Laura Bosurgi

Le due strade di Lidia Monachino
La pittura della giovane artista, inizialmente ancorata agli schemi della figurazione oleografica, si è di recente dilata in spettri coloristici e immagini sfocate di un certo interesse pittorico, Le figure e gli oggetti sfumano in sapienti paesaggi tonali, avvolti da una nebbia leggera, iridescente, senza tempo né stagione.
“L’eco lontana di un canto, una voce di banniata, senza risonanza…né glorie, trasmesse attraverso i microfoni rossi degli ombrelloni, che si rincorrono sulle pietre laviche bagnate da riflessi di sole e di pioggia.
Il frastuono e la luce bianca disperdono le ultime foglie cadute da quell’albero abbattuto dal vento della “pulitura”.
E ancora qualche incosciente si ostina a colorare di gioia e di passione quel muro imbiancato da poco dalle spazze degli operatori ecologici.
E gli uccelli cacano sull’asfalto che si copre di fiori, subito estirpati dalle radici, per non crescere mai più, né moltiplicarsi.
C’è nell’aria l’odore del pesce fresco, appena pescato da coraggiosi naviganti, che sfidano ancora le regole della mattanza dettate dall’Unione Europea contro l’ardore del gusto e della bellezza, per una vita senza piacere, né incanto.
Ascolto, come sinfonia, un tintinnio di bimbi che giocano nel cortile di un condominio, e imbracciano persino una bicicletta, in fuga dall’ira dell’amministratore di turno.
C’è tanto amore per il cibo e la libidine dei sensi, colpiti da una raffica di mitra, e si diffonde il sangue di animali scannati, dei pomodori e delle ciliegie, su candidi panni di patate bollite nel sale di mare, come le sarde e le acciughe che risalgono la corrente dello stretto, nella loro inutile lotta contro la sorte e le reti del consumo.
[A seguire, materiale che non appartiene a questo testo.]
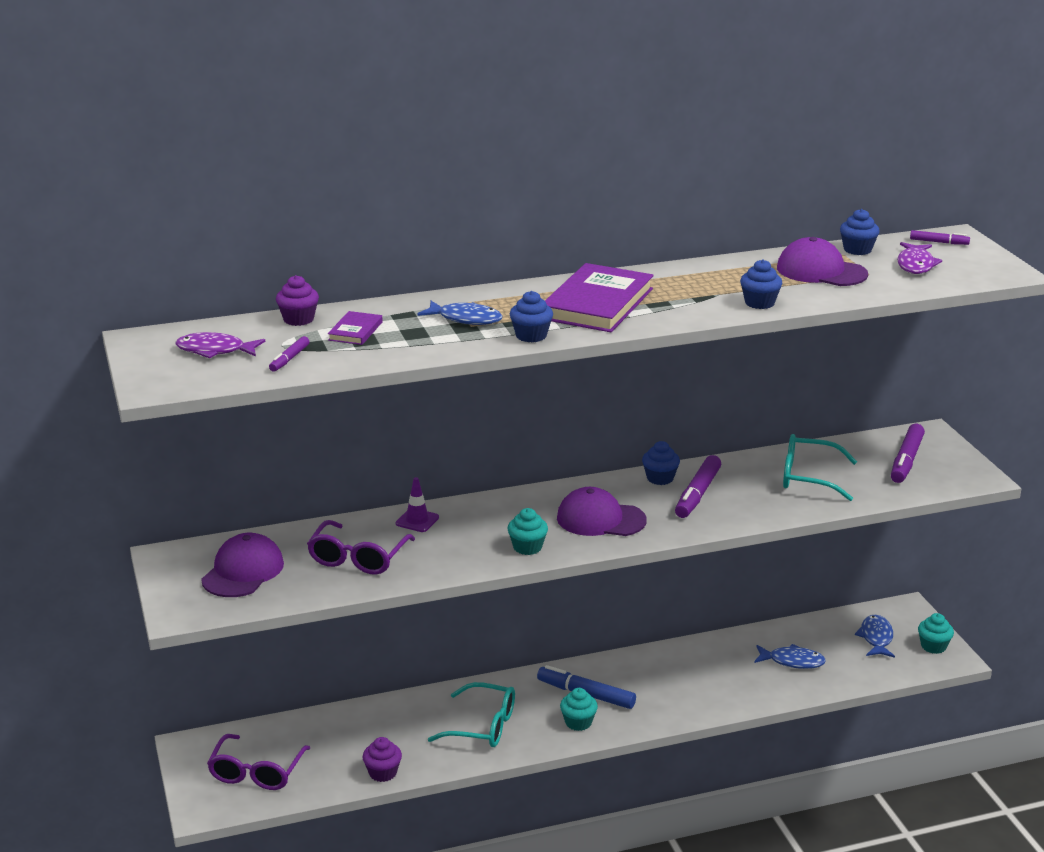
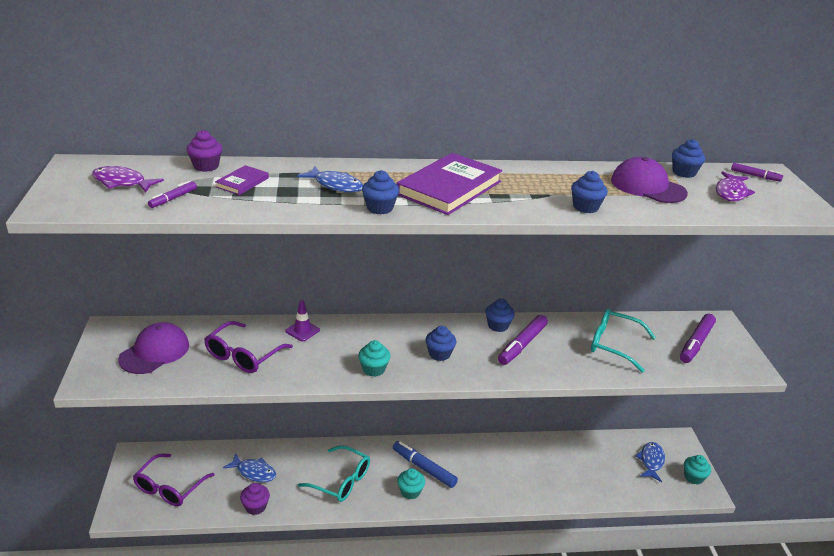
camera: 10 degrees right, 5 degrees up
purple cap [557,487,647,536] -> blue cupcake [426,326,456,361]
blue fish [754,644,826,669] -> blue fish moved to [223,453,276,482]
C’è il bisogno antico di mangiare, di dissetarsi alla fonte d’acqua che nutre la terra e scorre sempre, nel fiume della vita, tra sponde irte di spine e…. di cemento.
La solitudine dell’uomo che osserva e comprende, senza partecipare al banchetto, alla comunione del pane, del sale e del vino, che non è succo d’uva, ma solo un’etichetta stampata, senza sapore, né storia.
Mi manca tanto il tuo sorriso rassicurante, massaia carica di spesa, che corri perché i tuoi pulcini ti chiamano e soffrono la fame, beccandosi gioiosi.
Il venditore ti chiama, vantando la sua merce e il suo cetriolo, lungo e duro, appena raccolto nella campagna bruciata dal sole.
Nell’aria c’è la festa degli alberi, che trattengono le foglie, pronte a morire al richiamo del vicino autunno.
Ma perché si comincia a gustare il cibo dopo che è avariato e puzza d’acido e di vermi!
Perché si gusta in pieno la vita e il ramo che ti sostiene solo dopo che la tua caduta si confonde con la terra che ti ha generato.
Quella donna che si fermò per ascoltare il richiamo della banniata, è rimasta impigliata nella rete del benessere e della “pulizia”, senza speranza, né gioia, la lingua sporca di polvere e di pianto.
Come in una favola, nei mercati di Lidia Monachino si intravede ancora il riflesso dei fiori rossi, del bianco odore delle cipolle e dell’aglio, il sedano verde e carnoso, l’odore intenso delle albicocche gialle e sfumate di rosso, l’azzurro lucido e bagnato delle squame di pesce, il sudore di una corsa nei campi, l’acceso fulgore di una macchia di sole, il richiamo delle tette degli ombrelloni che oscillano al vento, sostenuti da alte pertiche di legno, senza rami, né foglie.
Un cantastorie distratto racconta il dolore della baronessa di Carini, la disperazione e il canto di morte del cigno che l’ha pugnalata.
Qualche passante ascolta, si ferma, e sorride.
Il colore e la bellezza dei toni, la lussuria della scuola coloristica siciliana, si sviluppa e si espande in arcobaleni di luce, colmando il vuoto dei buchi neri, implosi nella civiltà mediterranea, quest’angolo di mare racchiuso nelle colonne di Gibilterra, sfidate da Ulisse.
C’è nella pittura di Lidia Monachino il piacere e il disagio del calore che appaga e distrugge il disegno e il profilo delle cose, gli effimeri oggetti dell’incanto, in uno spazio e un tempo svuotati dalla furia del vento, ma pieni d’aria, fluidi leggeri. L’immagine, non programmata s’inerpica dalle radici dell’anima, si arrampica, in alto, in voluttuose trasfigurazioni mistiche, eteree, senza masse nè vuoti. E’ la pittura del sublime ambiguo, fragile mistero dell’effimero che non si appaga mai.